WHAT YOU NEED TO DO. Reproduce each of the records below character for character, keeping every line and its order unchanged.

DATA FOR THE TASK.
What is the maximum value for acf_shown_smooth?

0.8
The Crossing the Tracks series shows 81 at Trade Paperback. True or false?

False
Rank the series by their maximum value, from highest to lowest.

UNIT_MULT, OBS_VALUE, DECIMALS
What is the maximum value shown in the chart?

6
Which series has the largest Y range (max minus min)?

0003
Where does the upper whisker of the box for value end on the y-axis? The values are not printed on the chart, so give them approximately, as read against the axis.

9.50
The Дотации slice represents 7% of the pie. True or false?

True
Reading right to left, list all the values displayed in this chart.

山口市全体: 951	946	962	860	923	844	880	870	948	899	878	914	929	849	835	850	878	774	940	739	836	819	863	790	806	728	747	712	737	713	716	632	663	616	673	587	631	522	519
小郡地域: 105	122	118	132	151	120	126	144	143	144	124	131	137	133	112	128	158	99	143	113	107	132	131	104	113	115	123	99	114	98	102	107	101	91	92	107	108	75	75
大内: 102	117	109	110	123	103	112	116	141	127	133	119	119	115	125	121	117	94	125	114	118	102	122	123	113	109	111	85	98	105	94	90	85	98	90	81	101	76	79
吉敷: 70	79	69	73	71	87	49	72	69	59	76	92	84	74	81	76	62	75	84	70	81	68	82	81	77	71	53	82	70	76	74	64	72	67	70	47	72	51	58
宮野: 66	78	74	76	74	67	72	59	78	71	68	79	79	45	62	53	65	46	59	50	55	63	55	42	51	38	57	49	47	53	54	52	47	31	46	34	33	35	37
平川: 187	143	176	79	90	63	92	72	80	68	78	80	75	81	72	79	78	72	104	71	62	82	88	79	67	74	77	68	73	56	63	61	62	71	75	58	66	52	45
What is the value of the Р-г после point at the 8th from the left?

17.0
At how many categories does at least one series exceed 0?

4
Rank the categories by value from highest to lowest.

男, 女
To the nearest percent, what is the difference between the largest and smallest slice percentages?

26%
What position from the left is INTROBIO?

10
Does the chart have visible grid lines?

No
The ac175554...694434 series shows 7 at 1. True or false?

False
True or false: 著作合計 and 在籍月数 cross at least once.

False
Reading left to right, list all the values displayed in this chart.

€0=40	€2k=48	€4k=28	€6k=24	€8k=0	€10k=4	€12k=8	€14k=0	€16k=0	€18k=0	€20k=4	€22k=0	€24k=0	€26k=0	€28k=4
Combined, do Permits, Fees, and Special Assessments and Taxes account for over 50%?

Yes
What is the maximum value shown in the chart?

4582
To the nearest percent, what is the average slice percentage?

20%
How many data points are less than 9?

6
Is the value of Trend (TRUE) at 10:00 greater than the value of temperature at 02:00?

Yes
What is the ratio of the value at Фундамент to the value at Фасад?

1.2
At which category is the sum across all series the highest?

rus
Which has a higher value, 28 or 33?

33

ANSWER BOX.
What is the maximum value for acf_shown_smooth?

0.8
The Crossing the Tracks series shows 81 at Trade Paperback. True or false?

False
Rank the series by their maximum value, from highest to lowest.

UNIT_MULT, OBS_VALUE, DECIMALS
What is the maximum value shown in the chart?

6
Which series has the largest Y range (max minus min)?

0003
Where does the upper whisker of the box for value end on the y-axis? The values are not printed on the chart, so give them approximately, as read against the axis.

9.50
The Дотации slice represents 7% of the pie. True or false?

True
Reading right to left, list all the values displayed in this chart.

山口市全体: 951	946	962	860	923	844	880	870	948	899	878	914	929	849	835	850	878	774	940	739	836	819	863	790	806	728	747	712	737	713	716	632	663	616	673	587	631	522	519
小郡地域: 105	122	118	132	151	120	126	144	143	144	124	131	137	133	112	128	158	99	143	113	107	132	131	104	113	115	123	99	114	98	102	107	101	91	92	107	108	75	75
大内: 102	117	109	110	123	103	112	116	141	127	133	119	119	115	125	121	117	94	125	114	118	102	122	123	113	109	111	85	98	105	94	90	85	98	90	81	101	76	79
吉敷: 70	79	69	73	71	87	49	72	69	59	76	92	84	74	81	76	62	75	84	70	81	68	82	81	77	71	53	82	70	76	74	64	72	67	70	47	72	51	58
宮野: 66	78	74	76	74	67	72	59	78	71	68	79	79	45	62	53	65	46	59	50	55	63	55	42	51	38	57	49	47	53	54	52	47	31	46	34	33	35	37
平川: 187	143	176	79	90	63	92	72	80	68	78	80	75	81	72	79	78	72	104	71	62	82	88	79	67	74	77	68	73	56	63	61	62	71	75	58	66	52	45
What is the value of the Р-г после point at the 8th from the left?

17.0
At how many categories does at least one series exceed 0?

4
Rank the categories by value from highest to lowest.

男, 女
To the nearest percent, what is the difference between the largest and smallest slice percentages?

26%
What position from the left is INTROBIO?

10
Does the chart have visible grid lines?

No
The ac175554...694434 series shows 7 at 1. True or false?

False
True or false: 著作合計 and 在籍月数 cross at least once.

False
Reading left to right, list all the values displayed in this chart.

€0=40	€2k=48	€4k=28	€6k=24	€8k=0	€10k=4	€12k=8	€14k=0	€16k=0	€18k=0	€20k=4	€22k=0	€24k=0	€26k=0	€28k=4
Combined, do Permits, Fees, and Special Assessments and Taxes account for over 50%?

Yes
What is the maximum value shown in the chart?

4582
To the nearest percent, what is the average slice percentage?

20%
How many data points are less than 9?

6
Is the value of Trend (TRUE) at 10:00 greater than the value of temperature at 02:00?

Yes
What is the ratio of the value at Фундамент to the value at Фасад?

1.2
At which category is the sum across all series the highest?

rus
Which has a higher value, 28 or 33?

33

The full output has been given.